SUPPLIED PASSAGE –
*** Begin section ***

Subscribe to DSC Newsletter

Scale your vision! (about scalability)

Guest forum post by fatih hamurcu

            In any sources, I am certain you have heard “the more data, the more valuable insights”. In contrast, have you ever wondered how to practice on Big Data, not only in algorithmic aspect?

            I have done, in my opinion, very comprehensive research on techniques of practicing Big Data. While doing research, I always thought, somehow, I will help someone to build their own technology stack for their Data Science job.  Anyway, let us start the article with Technology Selection:

            It is interestingly true that each of the hardware technologies listed below has been used for implementing/running Data Mining algorithms. In addition, research done on them has still continuing, that is tomorrow, scientists will amaze us with incredible speed up on execution/construction of data model. Indeed, recent experimentations are enough to utilize them for daily Data Science job. For instance, GPU’s built-in features such as map, reduce, scatter & gather, can be used for high performance, streamed, arithmetic and matrix based operations in consideration with map-reduce approach. Here, feed your vision with;

  • CPU: Preferable to do Data-Independent Parallelization at CPU Instruction Level with SSE, which is streaming SIMD Extensions vector capabilities, and MMX Instructions
  • Multicore: Preferable to benefit from multicore technologies with Pthreads or OpenML.

*** End section ***

DATA SEGMENT –
*** Begin section ***

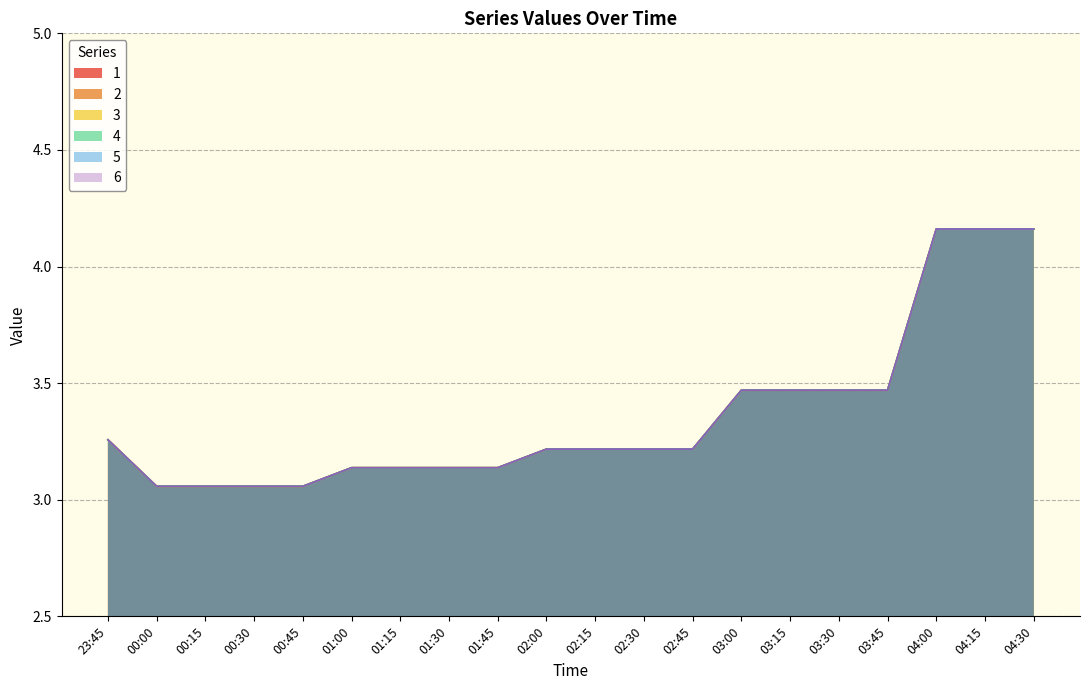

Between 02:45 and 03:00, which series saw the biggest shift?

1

*** End section ***

PROBLEM STATEMENT –
In one or two sentences, explain how the scalability post says a GPU can serve map-reduce style work.

EXERCISE SOLUTION –
A GPU has built-in features such as map, reduce, scatter, and gather. According to the post, these can be used for high-performance, streamed, arithmetic, and matrix-based operations that follow a map-reduce approach.